Published 24 July 2012


TRAFFIC helps train officers to combat illegal marine turtle trade in Hainan

Hainan, China, 24th July 2012—More than 110 fisheries enforcement officers from 29 border checkpoints, plus 10 officers from the Industry & Commerce department and border police, took part in an enforcement training workshop earlier this month in Haikou, Hainan Province, China.

The island province of Hainan is a major hub for the illegal trade in marine turtles in China. © Xu Ling / TRAFFIC

Research by TRAFFIC has identified the island province of Hainan as a major hub for the illegal trade in marine turtles in China. 

A survey in 2009 found significant levels of marine turtle trade, which had not declined by the time of a follow-up survey in April this year. 

This month’s meeting, organized by the Department of Ocean and Fisheries of Hainan Province in collaboration with TRAFFIC, provided participants with useful tools, knowledge and materials to strengthen their capacity to combat the illegal harvest and trade of marine turtles and other protected aquatic species.

Mr Xing Zhigang, Deputy Director of the Fisheries Inspection Division, Department of Ocean and Fisheries of Hainan, reminded participants about China’s relevant wildlife legislation, and reiterated why the laws were needed to help maintain the balance of marine eco-systems. He urged officers to enforce the laws appropriately during their daily activities.

International commercial trade in marine turtles is illegal under CITES (the Convention on International Trade in Endangered Species of Wild Fauna and Flora). Most countries in the region, including China, have national legislation that also protects marine turtles from commercial domestic trade. Despite this, illegal trade of marine turtle products – including shell, meat, eggs and whole specimens – still persists in the Asian region. 

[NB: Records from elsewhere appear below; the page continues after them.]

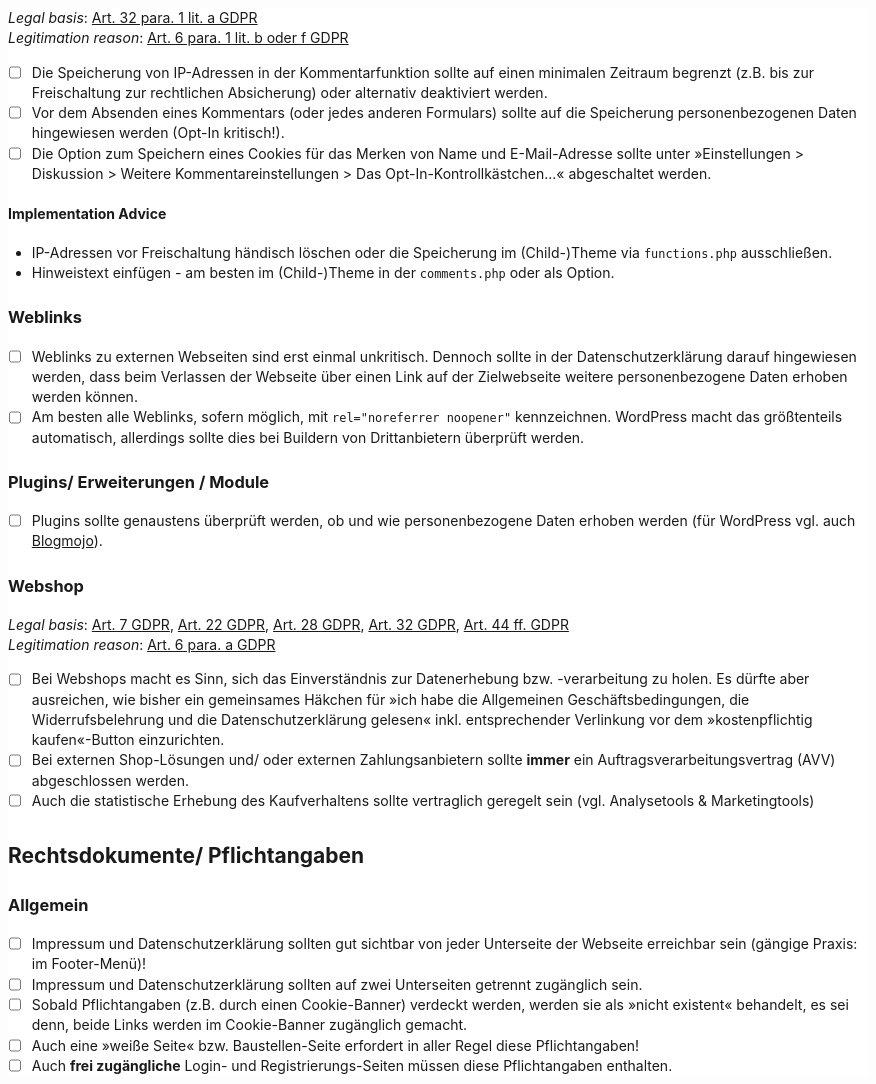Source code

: *Legal basis*: [Art. 32 para. 1 lit. a GDPR](https://GDPR-gesetz.de/art-32-GDPR/)<br>
*Legitimation reason*: [Art. 6 para. 1 lit. b oder f GDPR](https://GDPR-gesetz.de/art-6-GDPR/)

* [ ] Die Speicherung von IP-Adressen in der Kommentarfunktion sollte auf einen minimalen Zeitraum begrenzt (z.B. bis zur Freischaltung zur rechtlichen Absicherung) oder alternativ deaktiviert werden.
* [ ] Vor dem Absenden eines Kommentars (oder jedes anderen Formulars) sollte auf die Speicherung personenbezogenen Daten hingewiesen werden (Opt-In kritisch!).
* [ ] Die Option zum Speichern eines Cookies für das Merken von Name und E-Mail-Adresse sollte unter »Einstellungen > Diskussion > Weitere Kommentareinstellungen > Das Opt-In-Kontrollkästchen...« abgeschaltet werden.

#### Implementation Advice 

* IP-Adressen vor Freischaltung händisch löschen oder die Speicherung im (Child-)Theme via `functions.php` ausschließen.
* Hinweistext einfügen - am besten im (Child-)Theme in der `comments.php` oder als Option.

### Weblinks

* [ ] Weblinks zu externen Webseiten sind erst einmal unkritisch. Dennoch sollte in der Datenschutzerklärung darauf hingewiesen werden, dass beim Verlassen der Webseite über einen Link auf der Zielwebseite weitere personenbezogene Daten erhoben werden können.
* [ ] Am besten alle Weblinks, sofern möglich, mit `rel="noreferrer noopener"` kennzeichnen. WordPress macht das größtenteils automatisch, allerdings sollte dies bei Buildern von Drittanbietern überprüft werden.

### Plugins/ Erweiterungen / Module

* [ ] Plugins sollte genaustens überprüft werden, ob und wie personenbezogene Daten erhoben werden (für WordPress vgl. auch [Blogmojo](https://www.blogmojo.de/wordpress-plugins-GDPR/)).

### Webshop

*Legal basis*: [Art. 7 GDPR](https://GDPR-gesetz.de/art-7-GDPR/), [Art. 22 GDPR](https://GDPR-gesetz.de/art-22-GDPR/), [Art. 28 GDPR](https://GDPR-gesetz.de/art-28-GDPR/), [Art. 32 GDPR](https://GDPR-gesetz.de/art-32-GDPR/), [Art. 44 ff. GDPR](https://GDPR-gesetz.de/art-44-GDPR/)<br>
*Legitimation reason*: [Art. 6 para. a GDPR](https://GDPR-gesetz.de/art-6-GDPR/)

* [ ] Bei Webshops macht es Sinn, sich das Einverständnis zur Datenerhebung bzw. -verarbeitung zu holen. Es dürfte aber ausreichen, wie bisher ein gemeinsames Häkchen für »ich habe die Allgemeinen Geschäftsbedingungen, die Widerrufsbelehrung und die Datenschutzerklärung gelesen« inkl. entsprechender Verlinkung vor dem »kostenpflichtig kaufen«-Button einzurichten.
* [ ] Bei externen Shop-Lösungen und/ oder externen Zahlungsanbietern sollte **immer** ein Auftragsverarbeitungsvertrag (AVV) abgeschlossen werden.
* [ ] Auch die statistische Erhebung des Kaufverhaltens sollte vertraglich geregelt sein (vgl. Analysetools & Marketingtools)

## Rechtsdokumente/ Pflichtangaben

### Allgemein

* [ ] Impressum und Datenschutzerklärung sollten gut sichtbar von jeder Unterseite der Webseite erreichbar sein (gängige Praxis: im Footer-Menü)!
* [ ] Impressum und Datenschutzerklärung sollten auf zwei Unterseiten getrennt zugänglich sein.
* [ ] Sobald Pflichtangaben (z.B. durch einen Cookie-Banner) verdeckt werden, werden sie als »nicht existent« behandelt, es sei denn, beide Links werden im Cookie-Banner zugänglich gemacht.
* [ ] Auch eine »weiße Seite« bzw. Baustellen-Seite erfordert in aller Regel diese Pflichtangaben!
* [ ] Auch **frei zugängliche** Login- und Registrierungs-Seiten müssen diese Pflichtangaben enthalten.
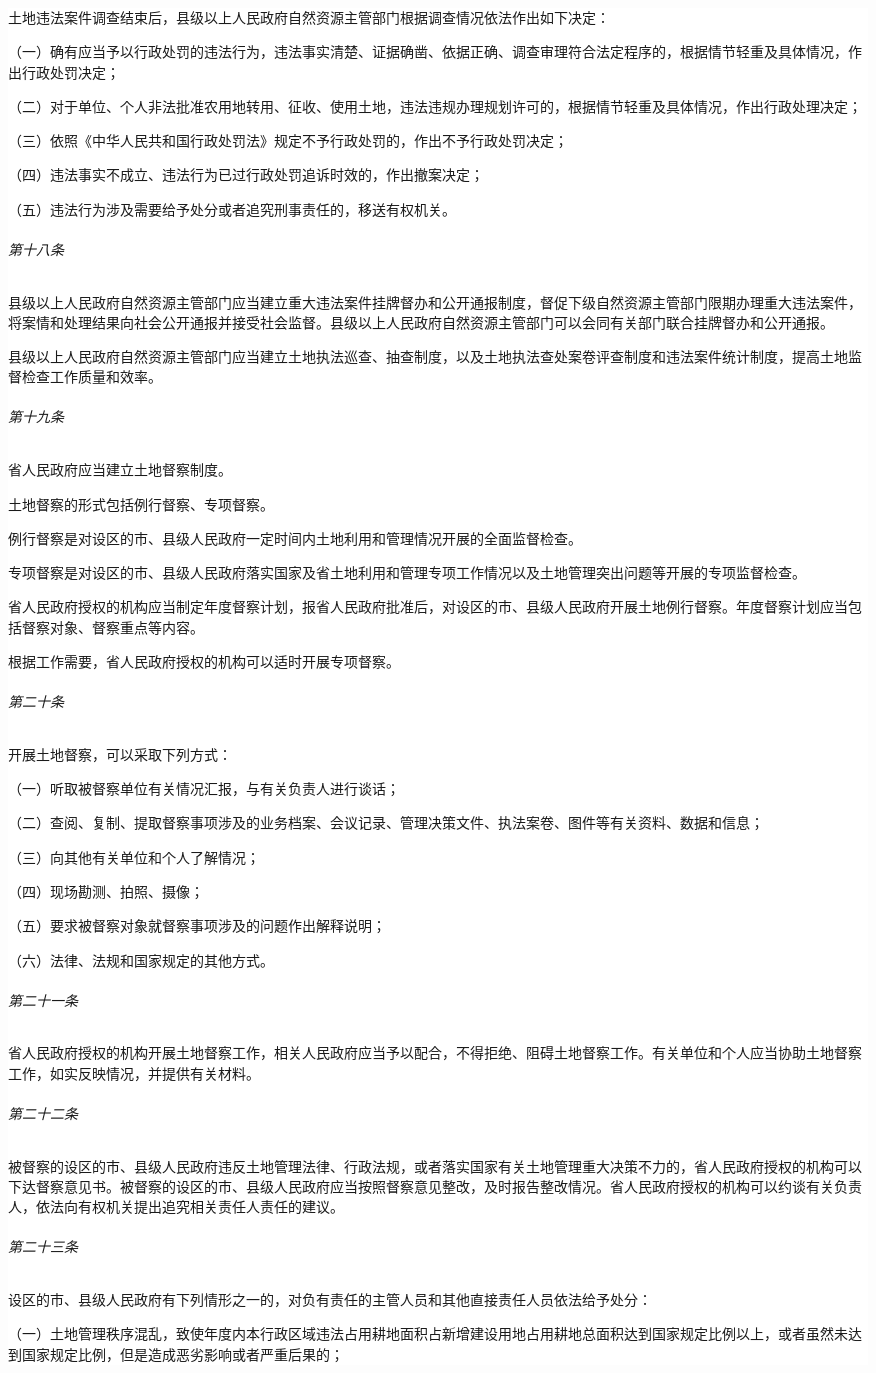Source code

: 土地违法案件调查结束后，县级以上人民政府自然资源主管部门根据调查情况依法作出如下决定：

（一）确有应当予以行政处罚的违法行为，违法事实清楚、证据确凿、依据正确、调查审理符合法定程序的，根据情节轻重及具体情况，作出行政处罚决定；

（二）对于单位、个人非法批准农用地转用、征收、使用土地，违法违规办理规划许可的，根据情节轻重及具体情况，作出行政处理决定；

（三）依照《中华人民共和国行政处罚法》规定不予行政处罚的，作出不予行政处罚决定；

（四）违法事实不成立、违法行为已过行政处罚追诉时效的，作出撤案决定；

（五）违法行为涉及需要给予处分或者追究刑事责任的，移送有权机关。

###### 第十八条

县级以上人民政府自然资源主管部门应当建立重大违法案件挂牌督办和公开通报制度，督促下级自然资源主管部门限期办理重大违法案件，将案情和处理结果向社会公开通报并接受社会监督。县级以上人民政府自然资源主管部门可以会同有关部门联合挂牌督办和公开通报。

县级以上人民政府自然资源主管部门应当建立土地执法巡查、抽查制度，以及土地执法查处案卷评查制度和违法案件统计制度，提高土地监督检查工作质量和效率。

###### 第十九条

省人民政府应当建立土地督察制度。

土地督察的形式包括例行督察、专项督察。

例行督察是对设区的市、县级人民政府一定时间内土地利用和管理情况开展的全面监督检查。

专项督察是对设区的市、县级人民政府落实国家及省土地利用和管理专项工作情况以及土地管理突出问题等开展的专项监督检查。

省人民政府授权的机构应当制定年度督察计划，报省人民政府批准后，对设区的市、县级人民政府开展土地例行督察。年度督察计划应当包括督察对象、督察重点等内容。

根据工作需要，省人民政府授权的机构可以适时开展专项督察。

###### 第二十条

开展土地督察，可以采取下列方式：

（一）听取被督察单位有关情况汇报，与有关负责人进行谈话；

（二）查阅、复制、提取督察事项涉及的业务档案、会议记录、管理决策文件、执法案卷、图件等有关资料、数据和信息；

（三）向其他有关单位和个人了解情况；

（四）现场勘测、拍照、摄像；

（五）要求被督察对象就督察事项涉及的问题作出解释说明；

（六）法律、法规和国家规定的其他方式。

###### 第二十一条

省人民政府授权的机构开展土地督察工作，相关人民政府应当予以配合，不得拒绝、阻碍土地督察工作。有关单位和个人应当协助土地督察工作，如实反映情况，并提供有关材料。

###### 第二十二条

被督察的设区的市、县级人民政府违反土地管理法律、行政法规，或者落实国家有关土地管理重大决策不力的，省人民政府授权的机构可以下达督察意见书。被督察的设区的市、县级人民政府应当按照督察意见整改，及时报告整改情况。省人民政府授权的机构可以约谈有关负责人，依法向有权机关提出追究相关责任人责任的建议。

###### 第二十三条

设区的市、县级人民政府有下列情形之一的，对负有责任的主管人员和其他直接责任人员依法给予处分：

（一）土地管理秩序混乱，致使年度内本行政区域违法占用耕地面积占新增建设用地占用耕地总面积达到国家规定比例以上，或者虽然未达到国家规定比例，但是造成恶劣影响或者严重后果的；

Ms Xu Ling, TRAFFIC’s Senior Programme Officer in China, told participants about the mounting evidence that China had emerged as a major market for marine turtle products in recent years, with market surveys revealing a persistent illegal trade route to mainland China from the Coral Triangle region. 

The Coral Triangle refers to the tropical marine waters of Indonesia, Malaysia, Papua New Guinea, Philippines, Solomon Islands and Timor-Leste where high coral species diversity is found. It is home to six of the world’s seven species of marine turtles.  

Professor Shi Haitao, Vice-President of Hainan Normal University, spoke about turtle identification and conservation measures and distributed copies of his informative Identification Manual for Commonly Traded Turtles in China. Professor Shi noted that there had been considerable concern expressed over China’s ongoing consumption of marine turtles, which had marred international conservation efforts in recent years. 

Dr Shi Jianbin, Head of TRAFFIC’s China Programme remarked on the seriousness of the currrent situation: “One of the most urgent issues facing marine turtles in our region is the sheer scale of the trade and consumption, which is severely undermining conservation efforts. 

“Local enforcement agencies need to step up their efforts to detect and prevent the illegal marine turtle products being imported, manufactured or sold in China, and work with neighbouring countries to increase law enforcement co-operation to prevent further illegal harvest and trade of marine turtles,” Dr Shi said.

China’s National Inter-Agency CITES Enforcement Coordination Group (NICE-CG) has identified marine turtles as one of their priority species in combating wildlife crime.  Member countries of the Association of Southeast Asian Nations Wildlife Enforcement Network (ASEAN-WEN) have also focused most recently on combating illegal wildlife trade including marine turtle products in Southeast Asia, which was discussed at an inter-governmental consultation meeting in Nanning last month, focusing on wildlife law enforcement co-operation and CITES matters between the NICE-CG and the 10 member countries of ASEAN-WEN. 

“Increasing international collaboration between relevant institutions is a key step towards protecting marine turtles in China and the Coral Triangle region,” said Dr Shi. 

TRAFFIC thanks WWF’s Coral Triangle programme for financial support towards reducing marine turtle trade in China.